Alfian: I think this is something we're always grappling with when it comes to gay representation, especially in a place like Singapore where there are so few 'positive' images of gay people. I think every gay community in every country goes through this phase. There's always some kind of pressure to portray all these model characters, who are saintly to a fault, in all kinds of sanitised situations. 

But I think the ground has shifted. In the mid-90s you had New Queer Cinema – with people like Tom Kalin, Todd Haynes, Gregg Araki being very unapologetic with a warts-and-all depiction of gay people. And of course by the turn of the millennium you had Queer As Folk – which brought gay subculture into the mainstream, without capitulating to 'mainstream values'.

I see this happening in Singapore too. As early as 2003 Haresh Sharma was writing a play like Mardi Gras – where some of the gay characters weren't begging to be loved by the audience. And then Johann Lee's series of novels also evolved from the almost sex-negative milieu in Peculiar Chris (1992) to a frank exploration of an open relationship in Quiet Time (2008). Cyril Wong was writing poems where gay characters had AIDS. Loo Zihan's films, like his short 'untitled' (2005) and feature Solos (2007) had gay characters engaged in furtive, mechanical sexual encounters.

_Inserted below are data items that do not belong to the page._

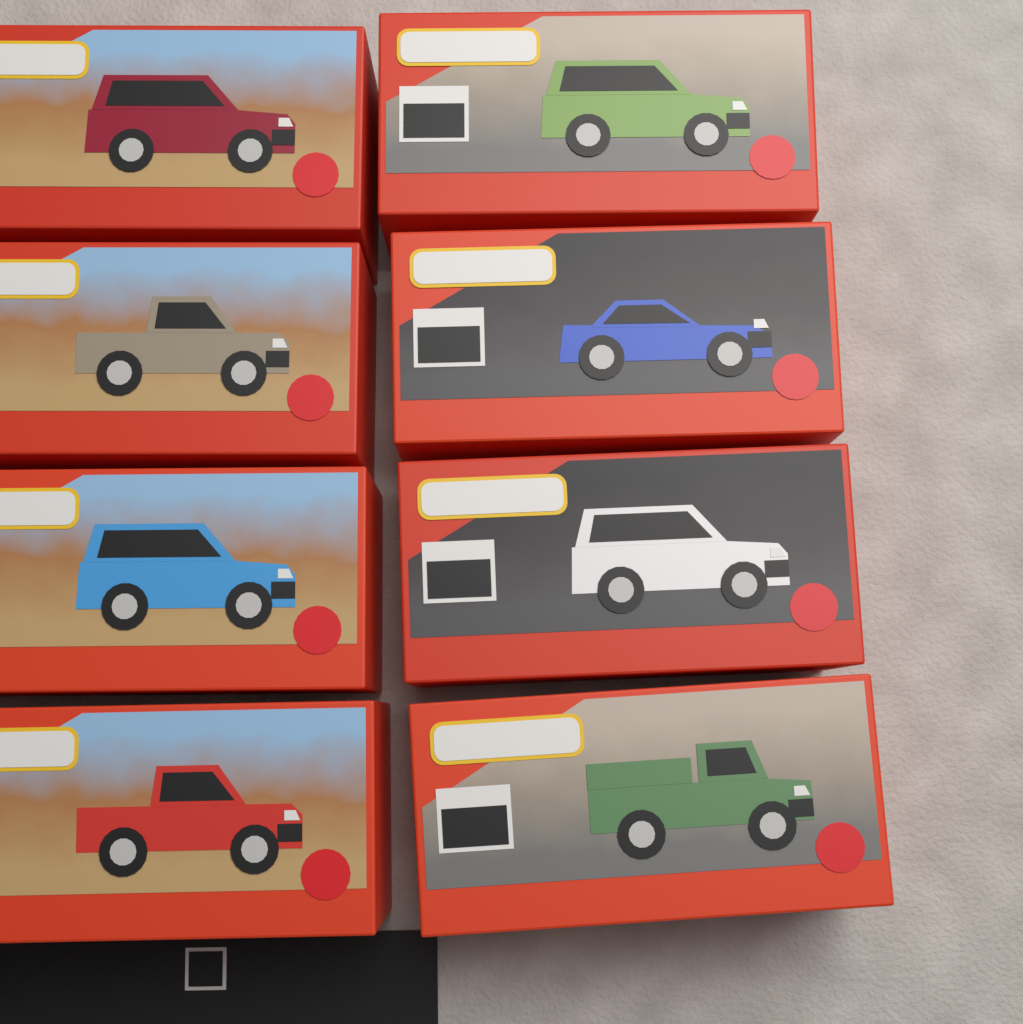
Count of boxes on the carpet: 8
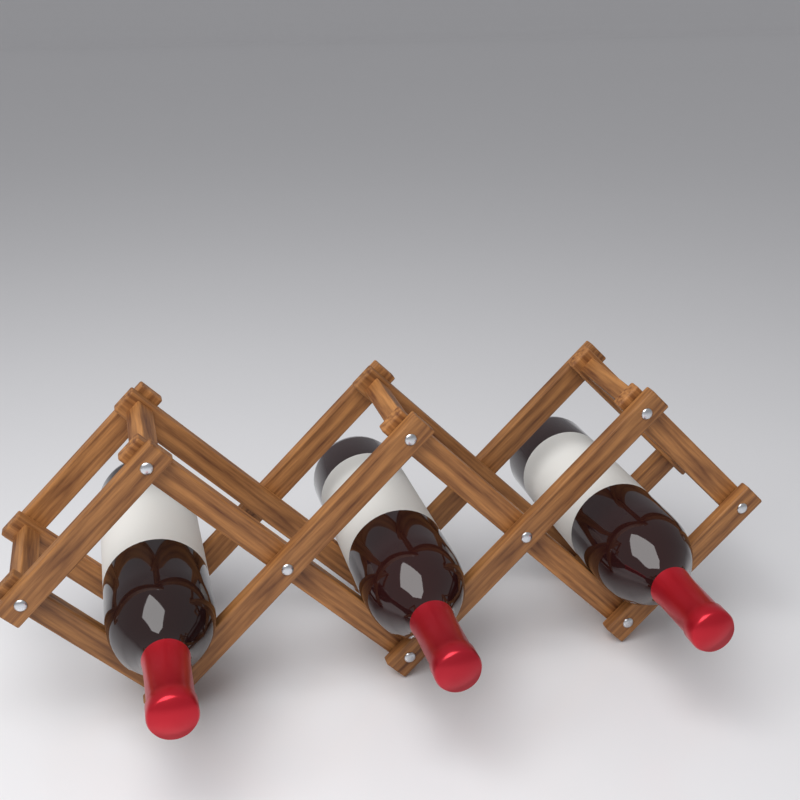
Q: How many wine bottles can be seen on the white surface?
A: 3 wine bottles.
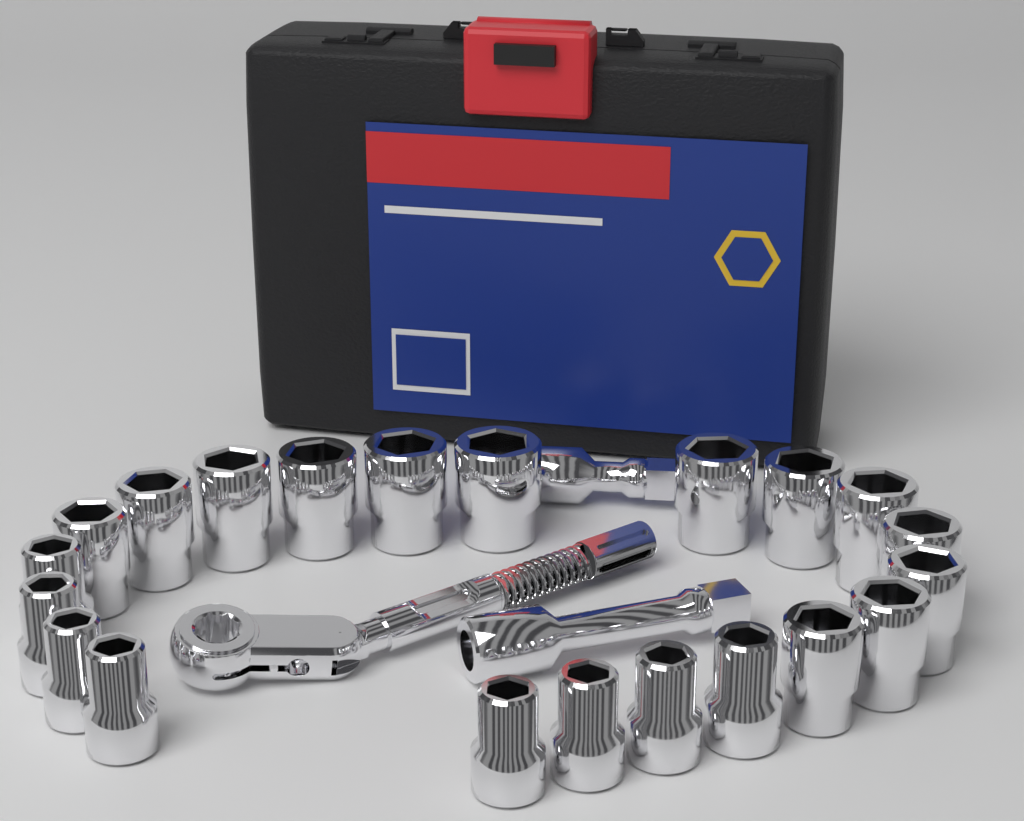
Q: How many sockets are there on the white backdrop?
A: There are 21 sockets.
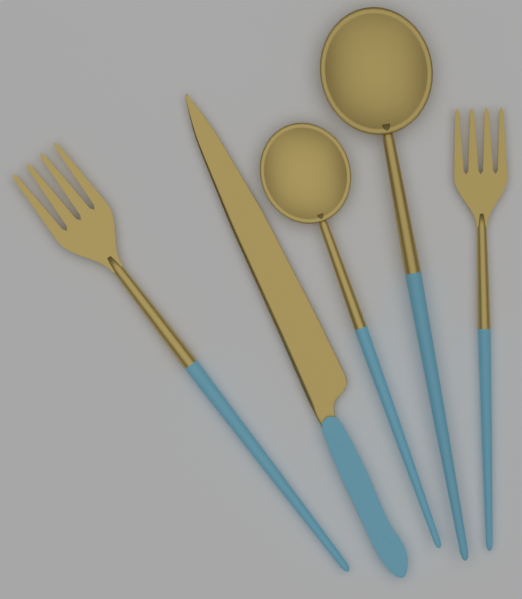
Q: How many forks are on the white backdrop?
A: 2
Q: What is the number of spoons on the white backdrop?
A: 2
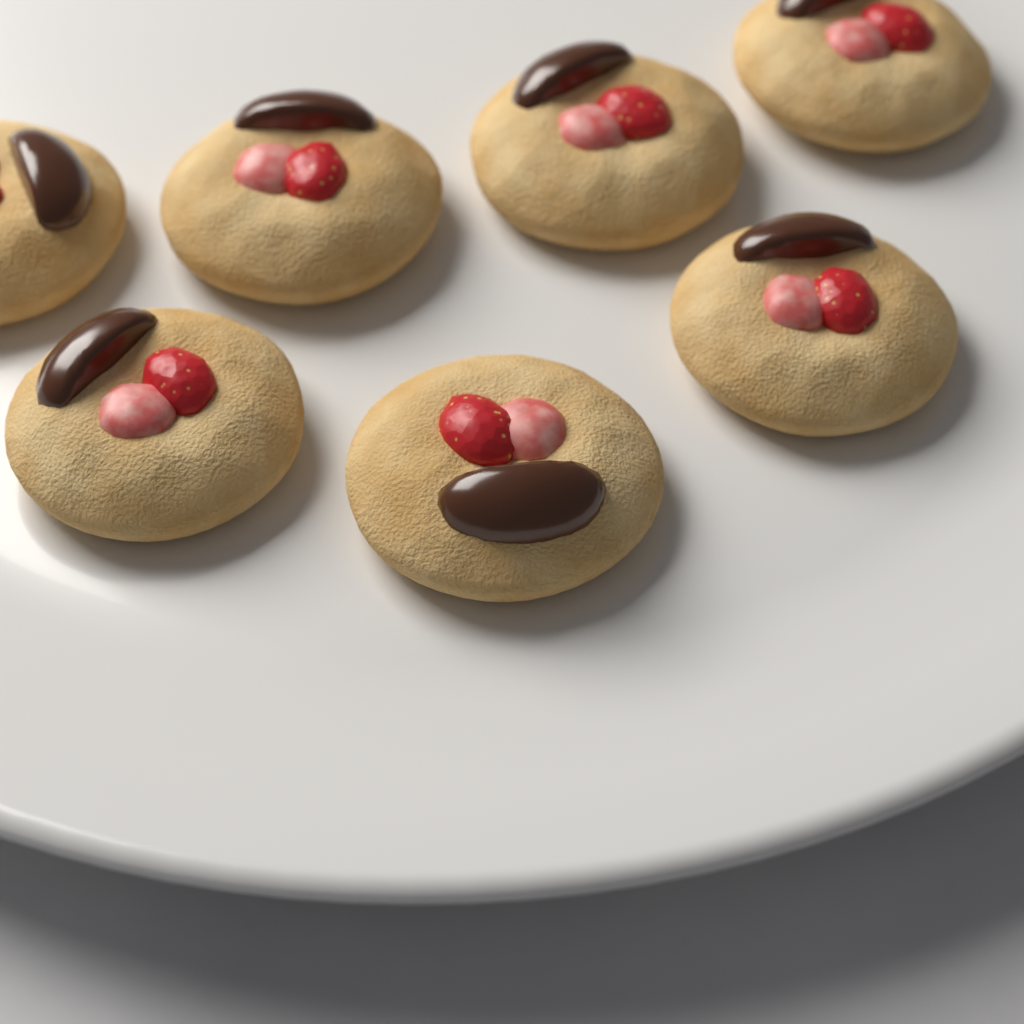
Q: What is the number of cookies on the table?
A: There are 7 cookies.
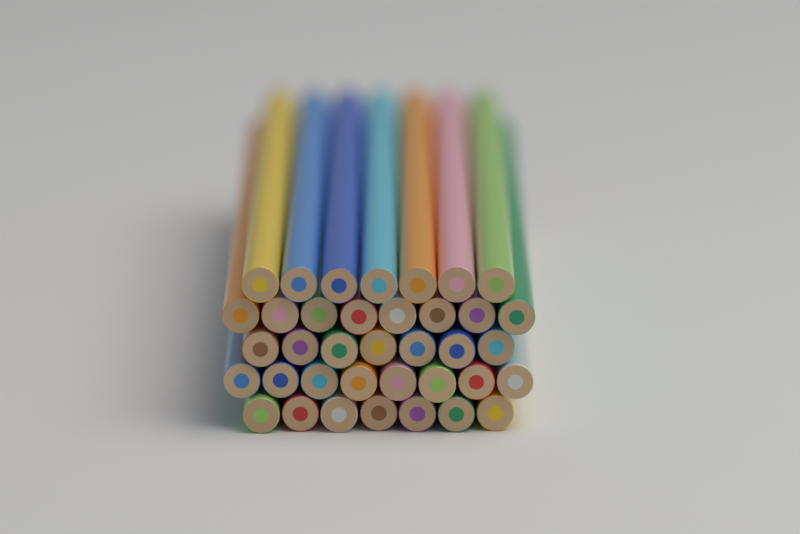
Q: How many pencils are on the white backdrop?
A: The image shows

I think there's this realisation that we shouldn't be seeking for acceptance by showing that gay people are better (especially morally) than straight people, but that we're also equally flawed human beings. 

What we're trying to do in Anniversary is address a certain problem within the gay community, and that is the use of supposedly 'sex-enhancing' drugs. You can go to a local IRC channel, and you'll see how many nicknames have the words 'chem' or 'wild' appended to them. So we thought it's time to bring this into the open, and have a real discussion about it. Because the more you pretend it doesn't exist, the more you grant it an underground status, and then people go into denial mode. And the minute you go into denial, then you start to forget how these things you do in the shadows, in secret, can have such profound consequences on the life that you lead in broad daylight.

That said, the 'drug orgy' thread is only one facet of the film. There is also a depiction of a stable, monogamous gay relationship. We're not a homogenous community, and even though Anniversary is a short film, I hope it's managed to touch on the spectrum that's out there. 

æ: What do you hope for viewers to take home?

Alfian: We're telling the story of a relationship, and the kinds of trials the people in it undergo. Royston's a wonderful visual storyteller, whereas as a playwright I'm much more verbal (you can tell from this interview!), and he's managed to strip down some of my bad habits. There's a lot of things you can take from the film – anything from the aesthetic aspects like the cinematography to the sensitive performances by the actors. I don't believe in messages, but I think the film's more than something that explores what it means to be in a gay relationship. I hope one of the questions it provokes is that very universal one: do we trust someone because we love him, or do we love someone because we trust him?